JOB ITEM – Copy out each line below in which the string "deals" appears.

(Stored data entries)
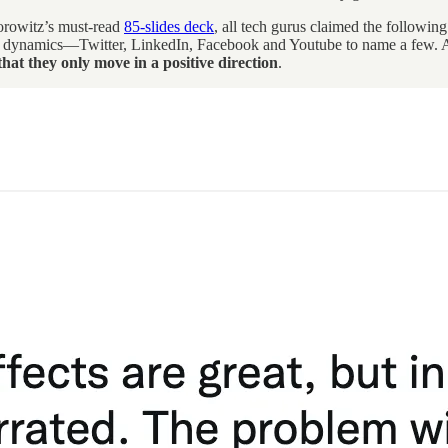
rowitz’s must-read
85-slides deck
, all tech gurus claimed the followin
-all dynamics—Twitter, LinkedIn, Facebook and Youtube to name a few. An
that they only move in a positive direction
.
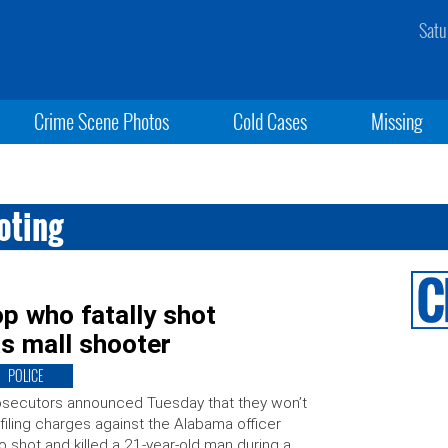
Satu
Crime Scene Photos
Cold Cases
Missing
oting
p who fatally shot
as mall shooter
POLICE
secutors announced Tuesday that they won’t
filing charges against the Alabama officer
 shot and killed a 21-year-old man during a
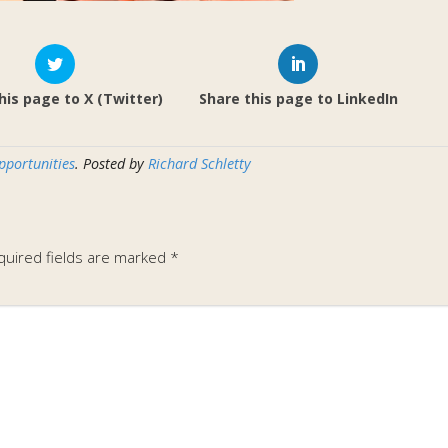
his page to X (Twitter)
Share this page to LinkedIn
pportunities
. Posted by
Richard Schletty
quired fields are marked
*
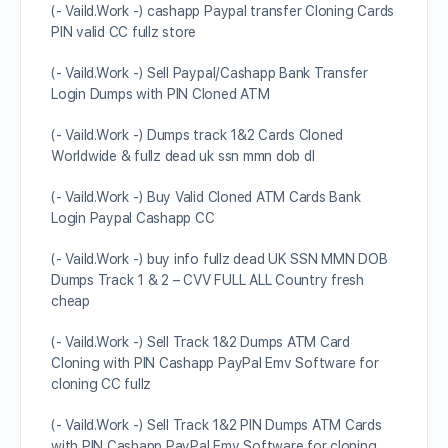
(- Vaild.Work -) cashapp Paypal transfer Cloning Cards
PIN valid CC fullz store
(- Vaild.Work -) Sell Paypal/Cashapp Bank Transfer
Login Dumps with PIN Cloned ATM
(- Vaild.Work -) Dumps track 1&2 Cards Cloned
Worldwide & fullz dead uk ssn mmn dob dl
(- Vaild.Work -) Buy Valid Cloned ATM Cards Bank
Login Paypal Cashapp CC
(- Vaild.Work -) buy info fullz dead UK SSN MMN DOB
Dumps Track 1 & 2 – CVV FULL ALL Country fresh
cheap
(- Vaild.Work -) Sell Track 1&2 Dumps ATM Card
Cloning with PIN Cashapp PayPal Emv Software for
cloning CC fullz
(- Vaild.Work -) Sell Track 1&2 PIN Dumps ATM Cards
with PIN Cashapp PayPal Emv Software for cloning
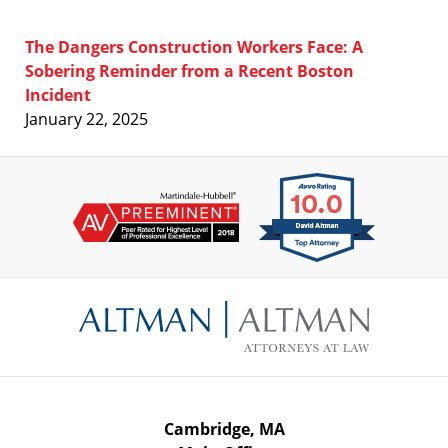
The Dangers Construction Workers Face: A
Sobering Reminder from a Recent Boston
Incident
January 22, 2025
Contact
Information
Cambridge, MA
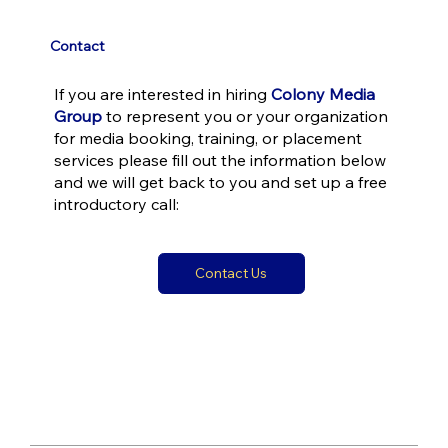
Contact
If you are interested in hiring
Colony Media
Group
to represent you or your organization
for media booking, training, or placement
services please fill out the information below
and we will get back to you and set up a free
introductory call:
Contact Us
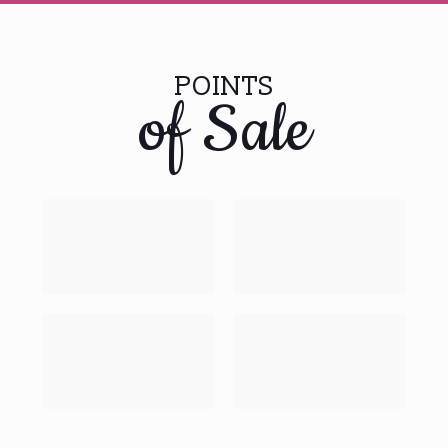
POINTS
of Sale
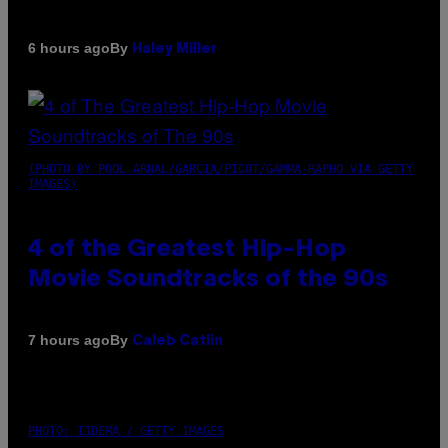
By
6 hours ago
Haley Miller
(PHOTO BY POOL ARNAL/GARCIA/PICOT/GAMMA-RAPHO VIA GETTY
IMAGES)
4 of the Greatest Hip-Hop
Movie Soundtracks of the 90s
By
7 hours ago
Caleb Catlin
PHOTO: IJDEMA / GETTY IMAGES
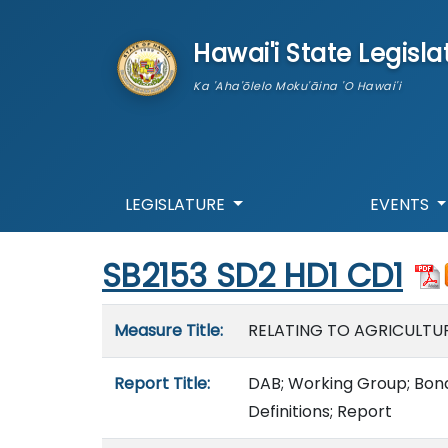
skip to main content
Hawai'i State Legisla
Ka 'Aha'ōlelo Moku'āina 'O Hawai'i
LEGISLATURE
EVENTS
Start of measure content
SB2153 SD2 HD1 CD1
Measure details
Measure Title:
RELATING TO AGRICULTUR
Report Title:
DAB; Working Group; Bona 
Definitions; Report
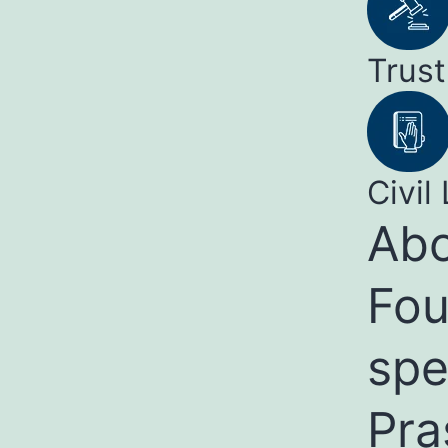
Trust
Civil 
Abo
Fou
spe
Pra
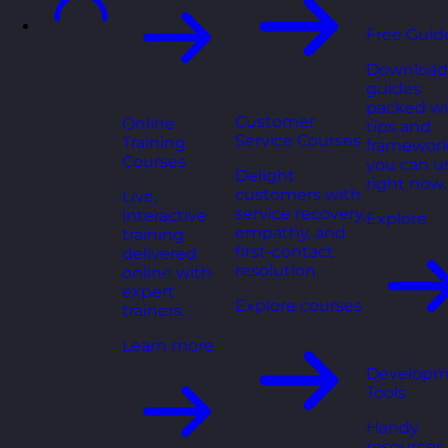
Free Guid
Download
guides
packed wi
Customer
Online
tips and
Service Courses
Training
framewor
Courses
you can u
Delight
right now.
customers with
Live,
service recovery,
interactive
Explore
empathy, and
training
first-contact
delivered
resolution.
online with
expert
Explore courses
trainers.
Learn more
Developm
Tools
Handy
resources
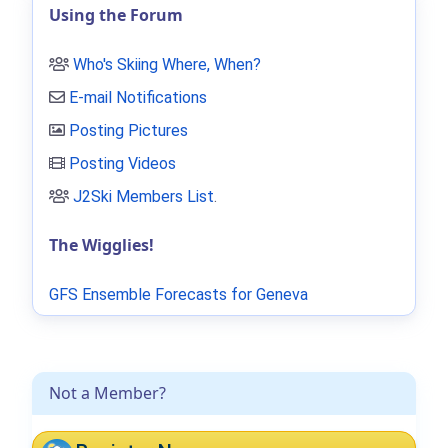
Using the Forum
Who's Skiing Where, When?
E-mail Notifications
Posting Pictures
Posting Videos
J2Ski Members List
.
The Wigglies!
GFS Ensemble Forecasts for Geneva
Not a Member?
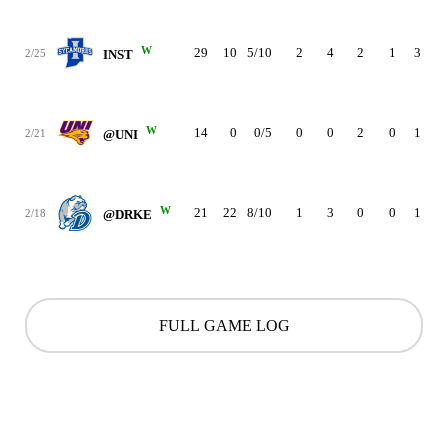
W
29
10
5/10
2
4
2
1
3
1
2/25
INST
W
14
0
0/5
0
0
2
0
1
4
2/21
@UNI
W
21
22
8/10
1
3
0
0
1
5
2/18
@DRKE
FULL GAME LOG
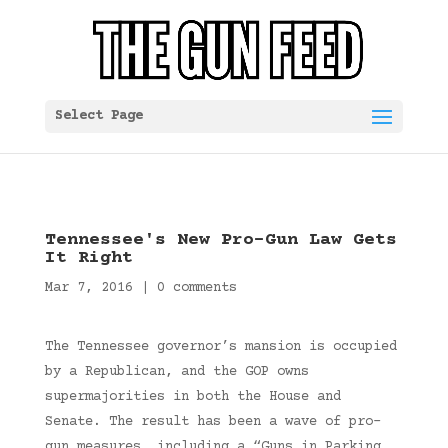
Select Page
Tennessee's New Pro-Gun Law Gets
It Right
Mar 7, 2016
|
0 comments
The Tennessee governor’s mansion is occupied
by a Republican, and the GOP owns
supermajorities in both the House and
Senate. The result has been a wave of pro-
gun measures, including a “Guns in Parking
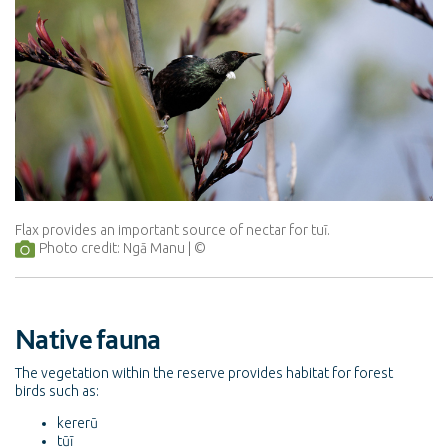
Flax provides an important source of nectar for tuī.
Photo credit: Ngā Manu
Native fauna
The vegetation within the reserve provides habitat for forest
birds such as:
kererū
tūī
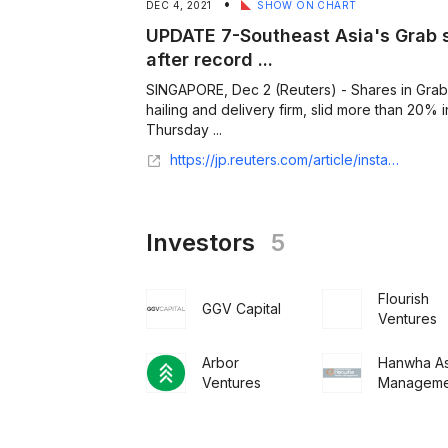
•
DEC 4, 2021
SHOW ON CHART
UPDATE 7-Southeast Asia's Grab s
after record ...
SINGAPORE, Dec 2 (Reuters) - Shares in Grab,
hailing and delivery firm, slid more than 20% 
Thursday ...
https://jp.reuters.com/article/instant-article/idCNL1N2SM3J3
Investors
5
Flourish
GGV Capital
Ventures
Arbor
Hanwha As
Ventures
Manageme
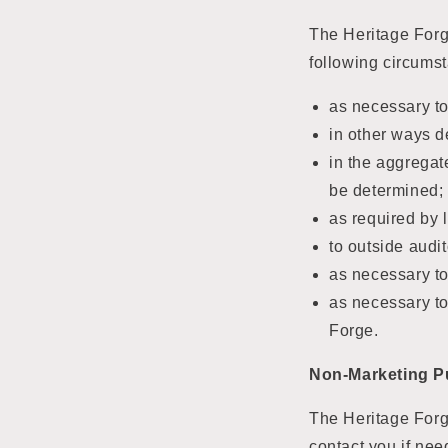
The Heritage Forg
following circums
as necessary to
in other ways d
in the aggregat
be determined;
as required by 
to outside audi
as necessary to
as necessary to
Forge.
Non-Marketing P
The Heritage Forge
contact you if nee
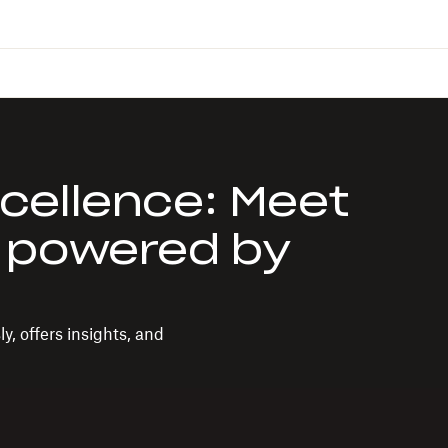
cellence: Meet
 powered by
, offers insights, and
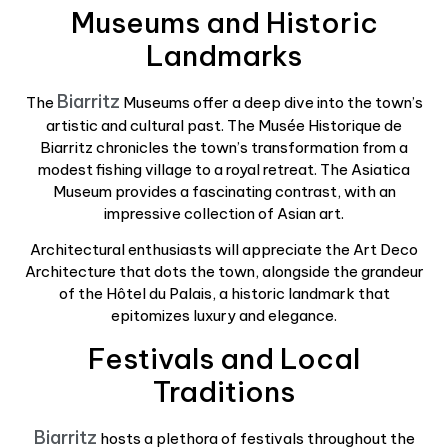
Museums and Historic
Landmarks
Biarritz
The
Museums offer a deep dive into the town’s
artistic and cultural past. The Musée Historique de
Biarritz chronicles the town’s transformation from a
modest fishing village to a royal retreat. The Asiatica
Museum provides a fascinating contrast, with an
impressive collection of Asian art.
Architectural enthusiasts will appreciate the Art Deco
Architecture that dots the town, alongside the grandeur
of the Hôtel du Palais, a historic landmark that
epitomizes luxury and elegance.
Festivals and Local
Traditions
Biarritz
hosts a plethora of festivals throughout the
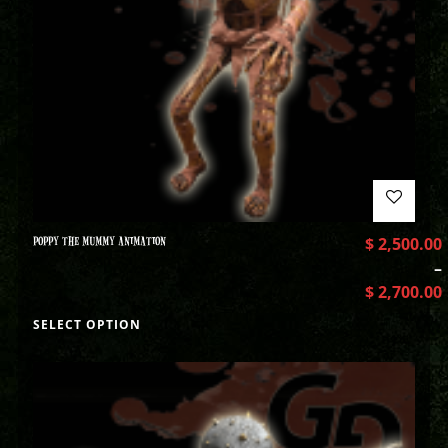
POPPY THE MUMMY ANIMATION
$
2,500.00
–
$
2,700.00
SELECT OPTION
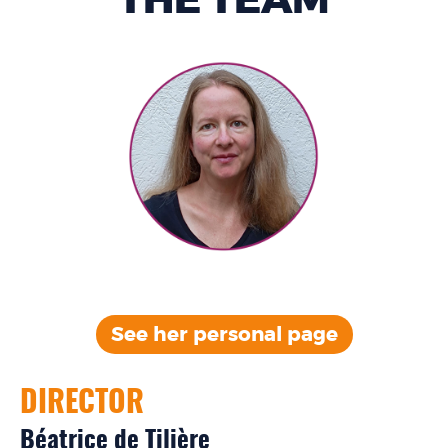
THE TEAM
See her personal
page
DIRECTOR
Béatrice de Tilière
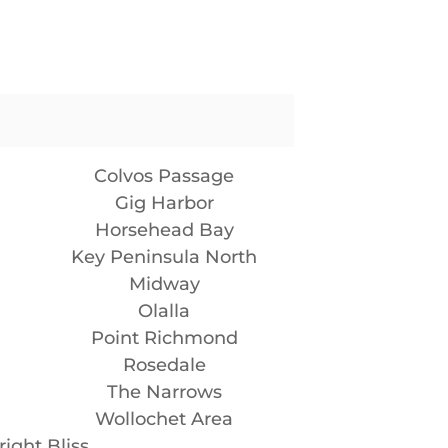
Colvos Passage
Gig Harbor
Horsehead Bay
Key Peninsula North
Midway
Olalla
Point Richmond
Rosedale
The Narrows
Wollochet Area
ight Bliss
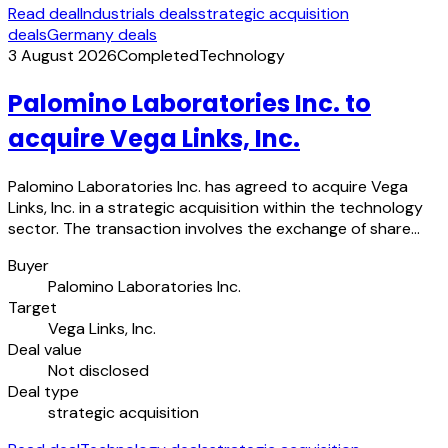
Read deal
Industrials deals
strategic acquisition
deals
Germany deals
3 August 2026
Completed
Technology
Palomino Laboratories Inc. to
acquire Vega Links, Inc.
Palomino Laboratories Inc. has agreed to acquire Vega
Links, Inc. in a strategic acquisition within the technology
sector. The transaction involves the exchange of share…
Buyer
Palomino Laboratories Inc.
Target
Vega Links, Inc.
Deal value
Not disclosed
Deal type
strategic acquisition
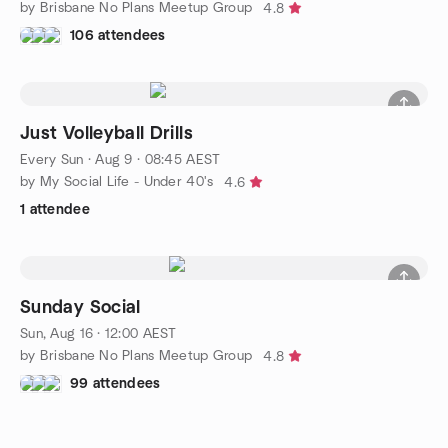
by Brisbane No Plans Meetup Group
4.8
106 attendees
Just Volleyball Drills
Every Sun
·
Aug 9 · 08:45 AEST
by My Social Life - Under 40's
4.6
1 attendee
Sunday Social
Sun, Aug 16 · 12:00 AEST
by Brisbane No Plans Meetup Group
4.8
99 attendees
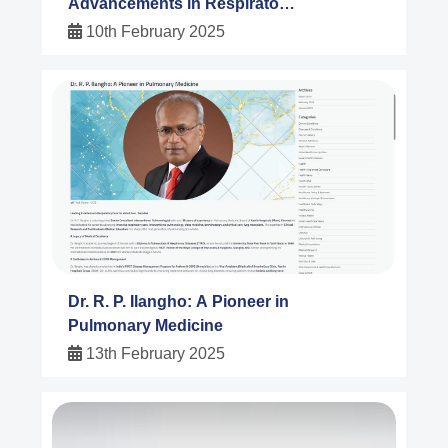
Advancements in Respiratory
Medicine
10th February 2025
Dr. R. P. Ilangho: A Pioneer in
Pulmonary Medicine
13th February 2025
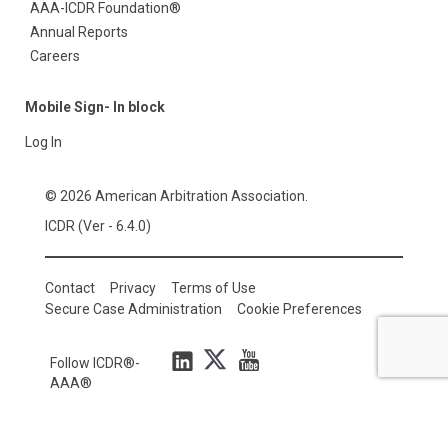
AAA-ICDR Foundation®
Annual Reports
Careers
Mobile Sign- In block
Log In
© 2026 American Arbitration Association.
ICDR (Ver - 6.4.0)
Contact
Privacy
Terms of Use
Secure Case Administration
Cookie Preferences
Follow ICDR®-
AAA®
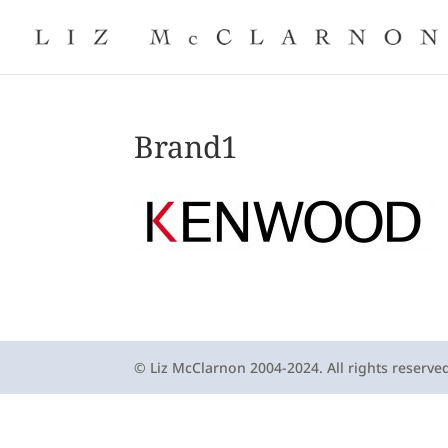
Brand1
© Liz McClarnon 2004-2024. All rights reserve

RESPONSE FOR THIS EXERCISE –
Industrials deals
deals
Germany deals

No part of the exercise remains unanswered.